- _DATA TO USE_
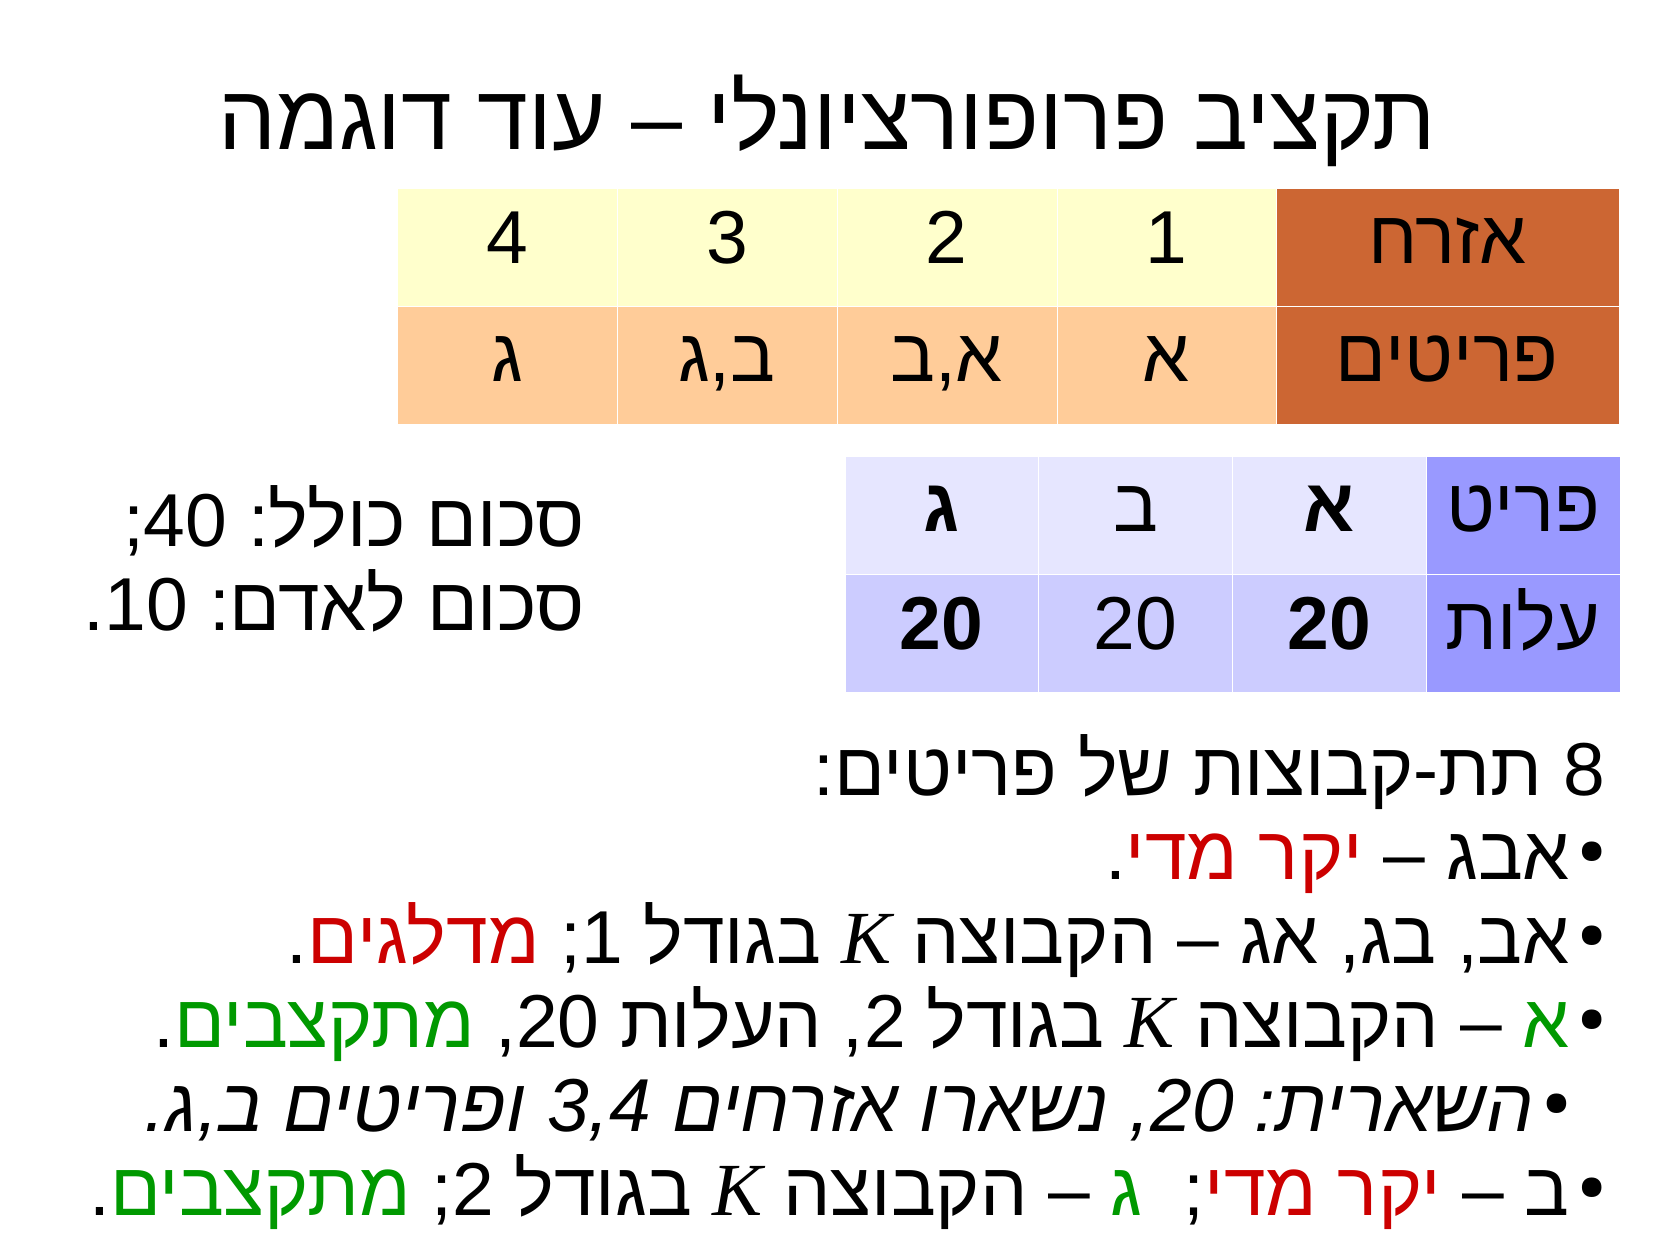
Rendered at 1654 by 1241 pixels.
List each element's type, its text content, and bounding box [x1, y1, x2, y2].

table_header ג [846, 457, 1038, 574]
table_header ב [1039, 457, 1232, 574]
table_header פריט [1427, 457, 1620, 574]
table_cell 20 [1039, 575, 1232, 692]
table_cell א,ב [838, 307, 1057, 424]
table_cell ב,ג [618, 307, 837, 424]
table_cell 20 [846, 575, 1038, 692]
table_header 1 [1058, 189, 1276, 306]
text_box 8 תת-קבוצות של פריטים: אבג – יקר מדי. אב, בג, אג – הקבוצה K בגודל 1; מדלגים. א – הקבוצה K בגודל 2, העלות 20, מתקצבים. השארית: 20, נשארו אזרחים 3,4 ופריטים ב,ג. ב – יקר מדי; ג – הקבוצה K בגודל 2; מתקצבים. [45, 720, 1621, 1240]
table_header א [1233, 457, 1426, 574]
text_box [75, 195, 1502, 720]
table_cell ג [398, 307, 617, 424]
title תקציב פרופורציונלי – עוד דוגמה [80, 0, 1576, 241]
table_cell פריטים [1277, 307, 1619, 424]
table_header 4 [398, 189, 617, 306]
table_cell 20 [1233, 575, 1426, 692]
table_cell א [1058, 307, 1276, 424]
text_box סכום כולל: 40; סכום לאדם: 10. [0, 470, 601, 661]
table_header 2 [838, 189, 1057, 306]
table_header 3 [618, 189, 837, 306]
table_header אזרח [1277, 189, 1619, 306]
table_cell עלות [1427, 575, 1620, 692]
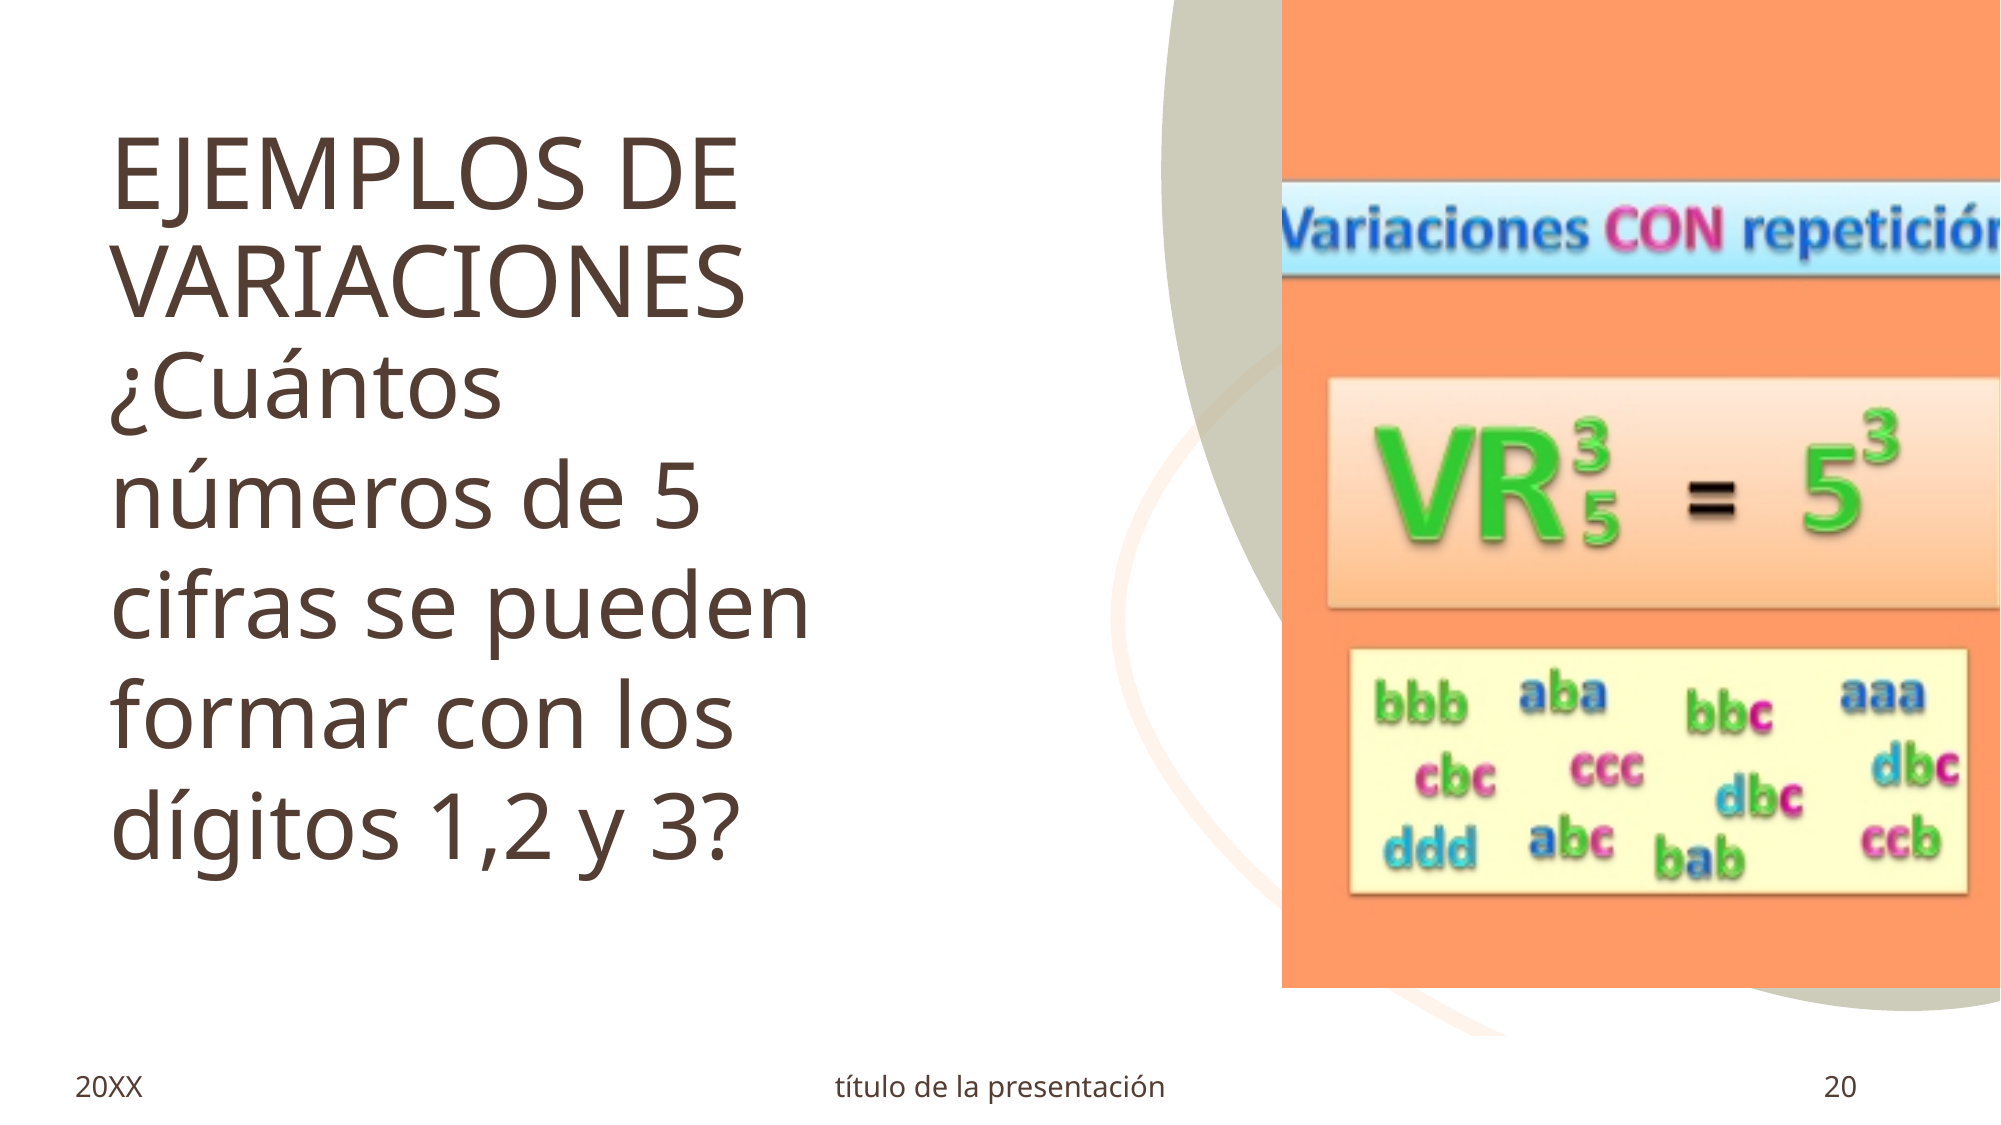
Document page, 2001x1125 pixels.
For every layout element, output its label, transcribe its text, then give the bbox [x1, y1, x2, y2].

- _WORK REQUIRED_
Update the listing from its first line through the line holding "table_cell ב,ג [618, 307, 837, 424]", inclusive, replacing "bounding box" with "enclosing box" and keeping everything else unchanged. Leave the pictures out of your answer.

- _RESULT FOR THIS EXERCISE_
Rendered at 1654 by 1241 pixels.
List each element's type, its text content, and enclosing box [x1, y1, x2, y2].

table_header ג [846, 457, 1038, 574]
table_header ב [1039, 457, 1232, 574]
table_header פריט [1427, 457, 1620, 574]
table_cell 20 [1039, 575, 1232, 692]
table_cell א,ב [838, 307, 1057, 424]
table_cell ב,ג [618, 307, 837, 424]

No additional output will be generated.